Kevin Hall, head of technology for ButcherBox.com, a born-in-the-cloud subscription service for 100 percent pasture-raised grass-fed meat, said GreenPages' ability to move quickly is a big differentiator in driving digital transformation.
In fact, GreenPages helped ButcherBox -- which certifies that its products are certified humane and free from added antibiotics and hormones -- move quickly to a Microsoft Azure cloud analytics platform that is helping the company deal with astronomical growth, said Hall, a former CIO for GreenPages.
GreenPages was able to provide ButcherBox strategic technology consulting hand in hand with Microsoft on Azure data analytics, said Hall. "GreenPages is agile and can move quick," he said.
Before the Azure analytics implementation, ButcherBox was pulling data off a LAMP stack website into Excel, GoogleDocs or Tableau, said Hall. Hall is leading a charge to bring more cloud scale to ButcherBox.com which has grown to a $150 million company with 100,000 members that is doubling every six months.
The company's LAMP stack platform was built originally to handle 10,000 customers, said Hall. "As we look out to being a $1 billion company in our fifth year of business which is our internal goal now we have to start talking about scale," he said.
Key to the company's success is its born-in-the-cloud heritage, which is disrupting traditional meat providers, said Hall. "Everyone is in IT in some ways (at ButcherBox.com) and everyone is very, very engaged," said Hall. "It is a very smart, very young organization."
Hall – who was previously CIO of ProFlowers,com, a direct mail flower business, is also driving the technology strategy at ButcherBox.com's sister company SmoothieBox.com- a subscription-based smoothie company free from additives and added sugar.

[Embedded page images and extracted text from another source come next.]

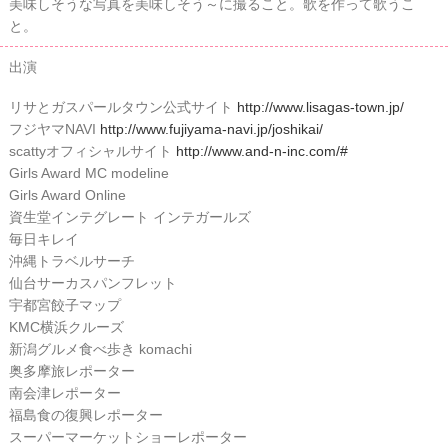
美味しそうな写真を美味しそう～に撮ること。歌を作って歌うこ
と。
出演
リサとガスパールタウン公式サイト
http://www.lisagas-town.jp/
フジヤマNAVI
http://www.fujiyama-navi.jp/joshikai/
scattyオフィシャルサイト
http://www.and-n-inc.com/#
Girls Award MC modeline
Girls Award Online
資生堂インテグレート インテガールズ
毎日キレイ
沖縄トラベルサーチ
仙台サーカスパンフレット
宇都宮餃子マップ
KMC横浜クルーズ
新潟グルメ食べ歩き komachi
奥多摩旅レポーター
南会津レポーター
福島食の復興レポーター
スーパーマーケットショーレポーター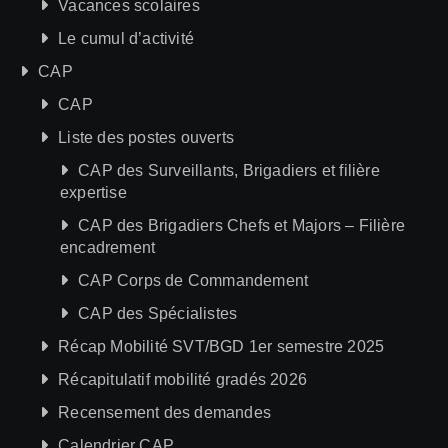
Vacances scolaires
Le cumul d’activité
CAP
CAP
Liste des postes ouverts
CAP des Surveillants, Brigadiers et filière
expertise
CAP des Brigadiers Chefs et Majors – Filière
encadrement
CAP Corps de Commandement
CAP des Spécialistes
Récap Mobilité SVT/BGD 1er semestre 2025
Récapitulatif mobilité gradés 2026
Recensement des demandes
Calendrier CAP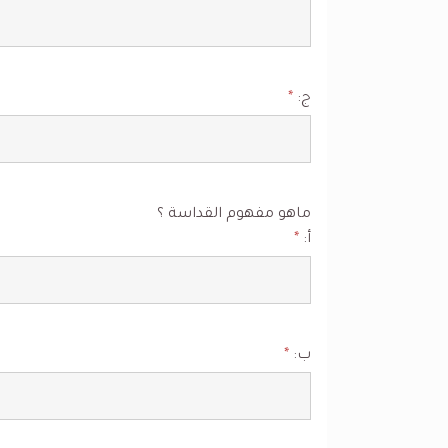
ج:
*
ماهو مفهوم القداسة ؟
أ:
*
ب:
*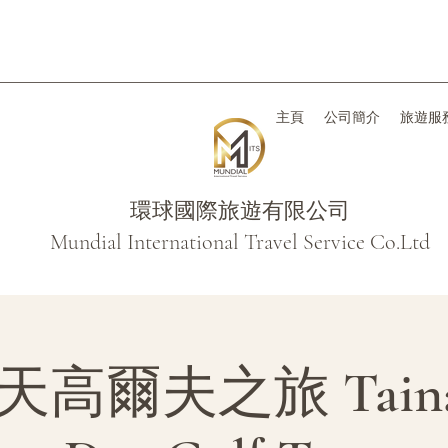
主頁
公司簡介
旅遊服
環球國際旅遊有限公司
Mundial International Travel Service Co.Ltd
高爾夫之旅 Tainan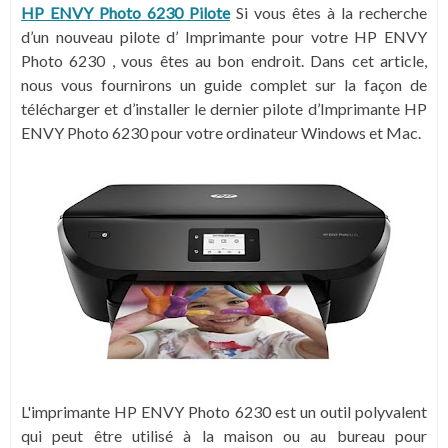
HP ENVY Photo 6230 Pilote
Si vous êtes à la recherche
d’un nouveau pilote d’ Imprimante pour votre HP ENVY
Photo 6230 , vous êtes au bon endroit. Dans cet article,
nous vous fournirons un guide complet sur la façon de
télécharger et d’installer le dernier pilote d’Imprimante HP
ENVY Photo 6230 pour votre ordinateur Windows et Mac.
L'imprimante HP ENVY Photo 6230 est un outil polyvalent
qui peut être utilisé à la maison ou au bureau pour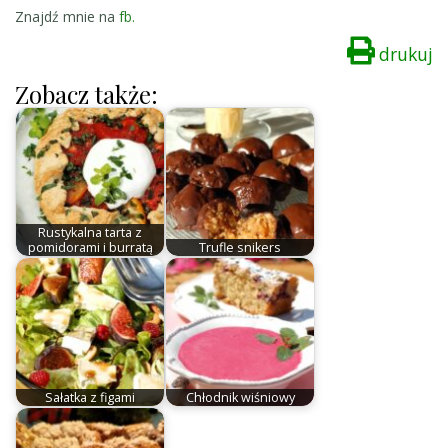
Znajdź mnie na
fb.
drukuj
Zobacz także:
Rustykalna tarta z
pomidorami i burratą
Trufle snikers
Sałatka z figami
Chłodnik wiśniowy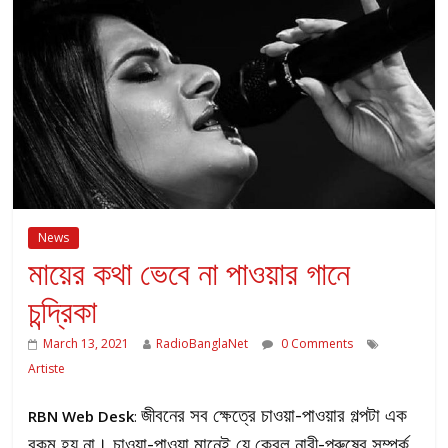
News
মায়ের কথা ভেবে না পাওয়ার গানে
চন্দ্রিকা
March 13, 2021
RadioBanglaNet
0 Comments
Artiste
জীবনের সব ক্ষেত্রে চাওয়া-পাওয়ার গল্পটা এক
RBN Web Desk
:
রকম হয় না। চাওয়া-পাওয়া মানেই যে কেবল নারী-পুরুষের সম্পর্ক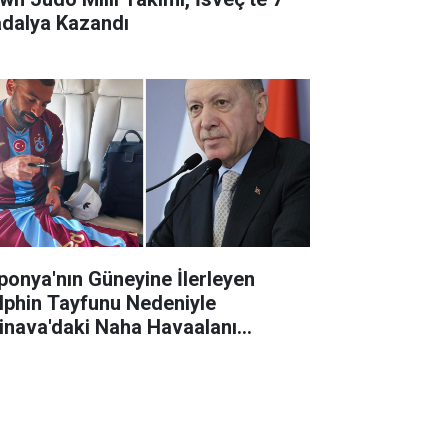
dalya Kazandı
ponya'nın Güneyine İlerleyen
lphin Tayfunu Nedeniyle
inava'daki Naha Havaalanı
patıldı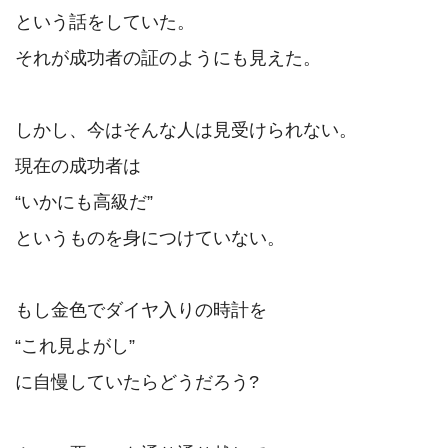
という話をしていた。

それが成功者の証のようにも見えた。

しかし、今はそんな人は見受けられない。

現在の成功者は

“いかにも高級だ”

というものを身につけていない。

もし金色でダイヤ入りの時計を

“これ見よがし”

に自慢していたらどうだろう?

SmoothieBox.com was launched just last week on an AWS platform, said Hall. "We went from a decision to use AWS to launching AWS for SmoothieBox in four months," he said.
GreenPages' Johnson said GreenPages' move from a product to a digital transformation services organization is paying off with big benefits to customers. In fact, Johnson said, customers that engage in digital transformation are delivering applications at a 100 percent faster rate and capturing additional market share with revenue increases of 25-40 percent.
"Digital transformation is going very fast," he said. "It is both exciting and a huge challenge to keep up with it. Technologies pivot and come and go on a monthly basis."
GreenPages CEO Ron Dupler, for his part, said what is essentially at stake for customers in the digital transformation era is their very survival. "The speed of the technology changes means that there is going to be winners and losers in every industry," he said. "The infrastructure governance model that has been built up over the years can't move at the speed needed at the software layer. What we are doing is fixing that for our clients."